What are you doing right now?
Lucas: I'm making amazing products with the most passionate, creative and awesome team - all of whom are my friends and inspire me on a daily basis.
Ryan: I'm working on products that empower people to take more beautiful images and share them with the people they love and care about.
What were you doing 12 years ago?
Lucas: I was in photo class developing a roll of film of my future wife that would result in a conversation with my instructor about shooting porn and the future of my photographic career. The shoot was in my bedroom and included duct tape, a magic marker, a fully clothed 18-year-old woman, and an ice cream cone. I'm not sure where he was going with the conversation, but I never ended up shooting for Playboy. However, awesome photographers have used Hipstamatic for features in that publication, and I have seen full blogs dedicated to naked Hipstamatic shots.
What were you doing 17 years ago?
Lucas: I was kissing girls in the hockey rink after practice thinking I was going to be the next Gretzky. After all, practice makes perfect.
Ryan: Seventeen years ago I was at the ripe young age of 12, and about to become a teenager the upcoming November. I was probably playing Myst on my parents' old Macintosh LC II (with external 4X CD-ROM drive – sweet!). I also played a lot of Nintendo and built a lot of Lego sets. Basically I was a nerd-in-training.
What were you doing 21 years ago?
Lucas: I was locking myself in the basement with a pad of paper and Canadian rap star Snow on the boom box while trying to draw motorcycles. Later in life I would discover I wasn't an illustrator nor could I race motorcycles without breaking bones.
Ryan: Wow...well in 1991 I was only nine years old. At the time, I think I was living in upstate New York, so I remember spending a lot of time in the woods with neighbourhood friends and biking around the neighbourhood. I think the current computer in the house was a Mac Plus, and my only memory of it was drawing stuff with MacPaint and playing some sort of maze game called "A-Maze-ing!". We only lived there for about a year and a half, but I remember it being very similar to Wisconsin (where I spent most of the rest of my childhood).
What were you doing 30 years ago?
Lucas: I vaguely remember a stork talking about pickles and wrapping me up in a blanket. It's all a bit foggy, but I'm guessing it was likely epic.

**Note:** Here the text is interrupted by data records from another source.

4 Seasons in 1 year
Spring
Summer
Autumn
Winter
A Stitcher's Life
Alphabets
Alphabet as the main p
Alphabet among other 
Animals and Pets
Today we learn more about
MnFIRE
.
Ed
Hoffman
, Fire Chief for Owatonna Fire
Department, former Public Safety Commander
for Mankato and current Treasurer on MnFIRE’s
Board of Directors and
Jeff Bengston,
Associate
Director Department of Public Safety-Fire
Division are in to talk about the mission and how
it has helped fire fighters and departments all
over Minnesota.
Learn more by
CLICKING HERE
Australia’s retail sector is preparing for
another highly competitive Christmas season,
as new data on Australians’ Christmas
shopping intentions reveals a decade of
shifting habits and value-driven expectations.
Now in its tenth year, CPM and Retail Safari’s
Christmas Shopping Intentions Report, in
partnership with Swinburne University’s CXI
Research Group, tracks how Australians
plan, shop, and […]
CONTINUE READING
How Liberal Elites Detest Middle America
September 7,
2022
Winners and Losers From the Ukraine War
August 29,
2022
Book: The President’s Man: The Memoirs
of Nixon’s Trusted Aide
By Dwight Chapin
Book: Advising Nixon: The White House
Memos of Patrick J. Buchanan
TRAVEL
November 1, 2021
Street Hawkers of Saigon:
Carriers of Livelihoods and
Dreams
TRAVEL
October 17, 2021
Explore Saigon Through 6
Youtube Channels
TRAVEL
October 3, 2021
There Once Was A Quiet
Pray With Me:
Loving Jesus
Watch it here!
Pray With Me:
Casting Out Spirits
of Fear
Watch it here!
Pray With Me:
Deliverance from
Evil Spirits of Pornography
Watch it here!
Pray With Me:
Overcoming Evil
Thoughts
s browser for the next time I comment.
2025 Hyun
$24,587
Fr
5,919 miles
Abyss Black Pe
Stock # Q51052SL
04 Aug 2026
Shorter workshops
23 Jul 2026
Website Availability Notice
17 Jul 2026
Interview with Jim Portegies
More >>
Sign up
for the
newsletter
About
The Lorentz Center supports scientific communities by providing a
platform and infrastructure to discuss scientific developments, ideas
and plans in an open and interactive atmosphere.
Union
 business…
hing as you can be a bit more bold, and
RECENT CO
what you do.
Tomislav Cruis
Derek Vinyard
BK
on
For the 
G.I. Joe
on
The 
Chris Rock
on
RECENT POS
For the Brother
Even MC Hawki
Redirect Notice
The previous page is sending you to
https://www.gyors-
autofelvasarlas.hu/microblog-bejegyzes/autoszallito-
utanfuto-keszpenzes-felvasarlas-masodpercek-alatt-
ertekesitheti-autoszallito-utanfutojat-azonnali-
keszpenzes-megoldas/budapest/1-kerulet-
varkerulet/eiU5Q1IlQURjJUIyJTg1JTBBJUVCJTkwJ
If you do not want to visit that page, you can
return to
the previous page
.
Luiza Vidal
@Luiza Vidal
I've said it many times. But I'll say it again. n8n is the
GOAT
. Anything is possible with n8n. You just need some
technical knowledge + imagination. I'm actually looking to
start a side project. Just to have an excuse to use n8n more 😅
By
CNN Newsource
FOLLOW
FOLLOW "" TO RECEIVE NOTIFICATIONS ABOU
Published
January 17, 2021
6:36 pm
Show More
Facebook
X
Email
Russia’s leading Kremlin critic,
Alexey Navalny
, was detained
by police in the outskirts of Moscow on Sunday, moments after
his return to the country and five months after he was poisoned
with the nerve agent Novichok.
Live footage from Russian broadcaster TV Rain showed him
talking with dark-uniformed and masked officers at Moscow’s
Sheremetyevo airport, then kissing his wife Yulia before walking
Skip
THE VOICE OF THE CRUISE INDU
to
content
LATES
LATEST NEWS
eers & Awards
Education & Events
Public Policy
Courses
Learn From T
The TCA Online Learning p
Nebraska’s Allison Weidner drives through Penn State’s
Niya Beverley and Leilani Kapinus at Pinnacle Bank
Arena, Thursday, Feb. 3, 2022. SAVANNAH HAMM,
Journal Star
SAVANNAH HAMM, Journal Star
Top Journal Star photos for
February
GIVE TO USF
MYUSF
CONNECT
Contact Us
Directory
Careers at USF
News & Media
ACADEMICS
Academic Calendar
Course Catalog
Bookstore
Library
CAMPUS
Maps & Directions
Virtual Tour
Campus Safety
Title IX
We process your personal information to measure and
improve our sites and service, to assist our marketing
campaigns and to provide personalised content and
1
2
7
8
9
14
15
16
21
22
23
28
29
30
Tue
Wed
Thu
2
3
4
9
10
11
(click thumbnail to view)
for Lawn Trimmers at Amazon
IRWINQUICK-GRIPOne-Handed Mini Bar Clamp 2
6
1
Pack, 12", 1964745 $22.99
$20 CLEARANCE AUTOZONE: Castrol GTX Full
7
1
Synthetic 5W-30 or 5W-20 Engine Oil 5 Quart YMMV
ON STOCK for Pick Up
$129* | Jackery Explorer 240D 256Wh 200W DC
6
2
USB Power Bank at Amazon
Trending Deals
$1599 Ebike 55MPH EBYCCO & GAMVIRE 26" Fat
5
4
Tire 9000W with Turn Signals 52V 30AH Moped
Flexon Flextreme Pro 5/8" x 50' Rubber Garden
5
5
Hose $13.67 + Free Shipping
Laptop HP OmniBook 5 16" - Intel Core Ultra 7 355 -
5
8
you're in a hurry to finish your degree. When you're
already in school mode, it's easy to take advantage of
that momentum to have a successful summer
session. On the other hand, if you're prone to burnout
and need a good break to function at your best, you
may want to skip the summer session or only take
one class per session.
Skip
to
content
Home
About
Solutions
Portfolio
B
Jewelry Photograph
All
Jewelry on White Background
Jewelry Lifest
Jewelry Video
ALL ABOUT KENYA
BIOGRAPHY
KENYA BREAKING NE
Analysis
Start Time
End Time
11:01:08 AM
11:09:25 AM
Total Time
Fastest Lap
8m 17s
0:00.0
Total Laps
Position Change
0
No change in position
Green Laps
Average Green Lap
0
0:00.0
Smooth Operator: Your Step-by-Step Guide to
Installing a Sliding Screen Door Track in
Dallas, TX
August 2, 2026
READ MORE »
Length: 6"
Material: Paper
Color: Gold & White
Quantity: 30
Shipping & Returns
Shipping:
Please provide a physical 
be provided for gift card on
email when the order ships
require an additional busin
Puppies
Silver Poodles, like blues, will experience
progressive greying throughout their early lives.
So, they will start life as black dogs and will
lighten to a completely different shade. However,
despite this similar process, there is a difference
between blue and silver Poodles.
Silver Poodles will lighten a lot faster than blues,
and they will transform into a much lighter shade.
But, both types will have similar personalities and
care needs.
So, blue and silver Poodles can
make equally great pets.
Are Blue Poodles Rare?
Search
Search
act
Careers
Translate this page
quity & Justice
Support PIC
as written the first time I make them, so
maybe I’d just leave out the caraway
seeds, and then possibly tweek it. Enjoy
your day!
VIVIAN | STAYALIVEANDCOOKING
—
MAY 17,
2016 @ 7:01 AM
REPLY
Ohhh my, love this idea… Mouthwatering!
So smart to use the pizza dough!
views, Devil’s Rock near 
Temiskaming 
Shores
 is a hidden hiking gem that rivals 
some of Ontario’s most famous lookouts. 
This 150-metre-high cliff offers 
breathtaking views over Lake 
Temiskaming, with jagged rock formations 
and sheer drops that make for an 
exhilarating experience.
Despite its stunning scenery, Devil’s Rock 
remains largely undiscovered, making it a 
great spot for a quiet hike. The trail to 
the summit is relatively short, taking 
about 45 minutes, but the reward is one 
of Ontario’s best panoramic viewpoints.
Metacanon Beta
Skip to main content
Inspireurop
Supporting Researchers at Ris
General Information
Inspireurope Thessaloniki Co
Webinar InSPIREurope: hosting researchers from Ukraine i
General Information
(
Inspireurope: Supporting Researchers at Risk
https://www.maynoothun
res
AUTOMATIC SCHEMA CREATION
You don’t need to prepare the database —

And for whatever reason I hate pickles today, especially Vlasic.
Ryan: Thirty years ago I was busy incubating in my mother's womb, about three months away from being born.
What is your defining moment in your life?
Lucas: I've always been drawn to rainy days. I can remember rainy days in my kindergarten class staring out the window. I can remember rain coming down as I skated on the ice in early spring.
I also remember it raining while sitting in my shared high-rise office at 22 when I realised that I could never be an employee and that my entire life I had been told that I could be anything I wanted. It struck me that the most successful people in life were changing the world by following their passion, and that those people were likely no smarter than the rest of us. I also got an email from Ryan talking about doughnut, signs, and starting a design studio together.
Ryan: I think the critical decision I made in my life, without a doubt, was when I decided to go to school for design in the summer of 2001 (so about 11 years ago). I had applied to a lot of schools, but my two top candidates were either going to design school in Stevens Point (about 30 minutes south of where I grew up), or going to engineering school in Madison (about 1.5 hours south).
The University of Wisconsin - Stevens Point turned out to be where I would meet my wife, most of the friends I still have today, and my business partner. I was taught by an amazing faculty and spent hours and hours late into the night working with a group of kids who were as hungry for making amazing things as I was. It was competitive, but in a very healthy way. Being in the middle of nowhere, with long cold winters, really has a way of helping you focus your energy on what you're making.